WHAT IS EXPECTED:
Set every record down verbatim and omit the pictures.

━━ SUPPLIED DATA

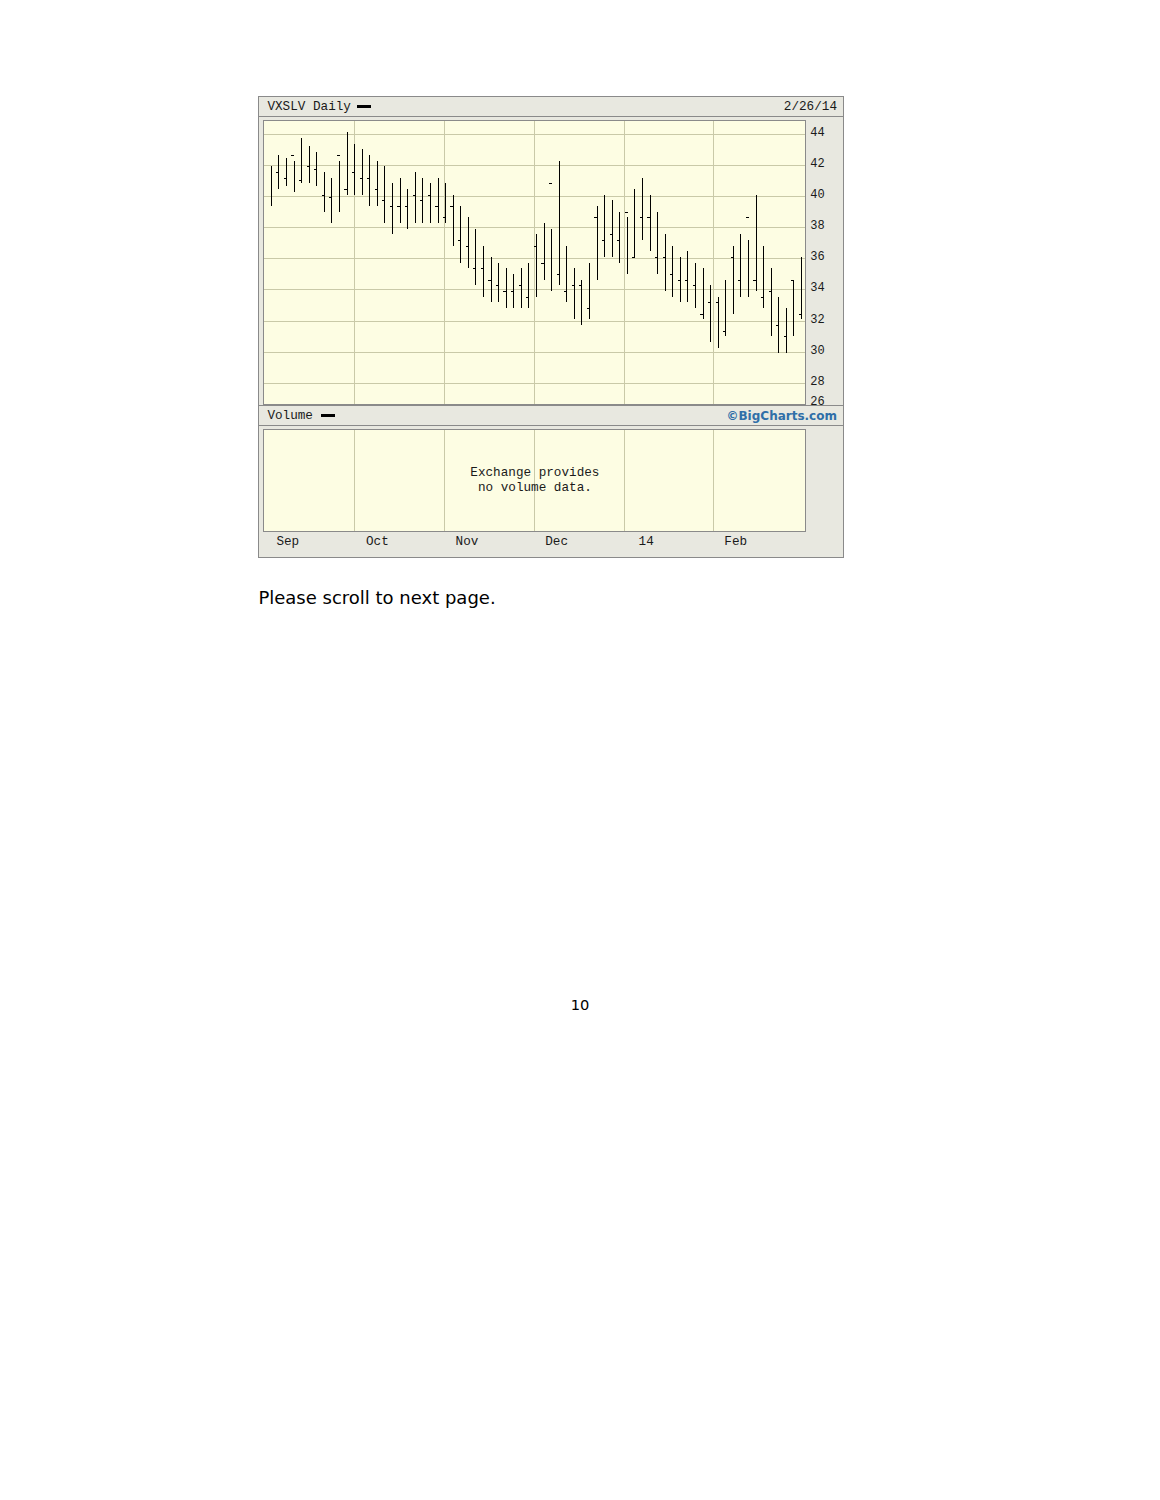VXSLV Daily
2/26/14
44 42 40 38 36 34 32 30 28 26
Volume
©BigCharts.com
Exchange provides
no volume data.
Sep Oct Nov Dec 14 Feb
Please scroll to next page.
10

━━━━

OUTPUT:
VXSLV Daily
2/26/14
44 42 40 38 36 34 32 30 28 26
Volume
©BigCharts.com
Exchange provides
no volume data.
Sep Oct Nov Dec 14 Feb
Please scroll to next page.
10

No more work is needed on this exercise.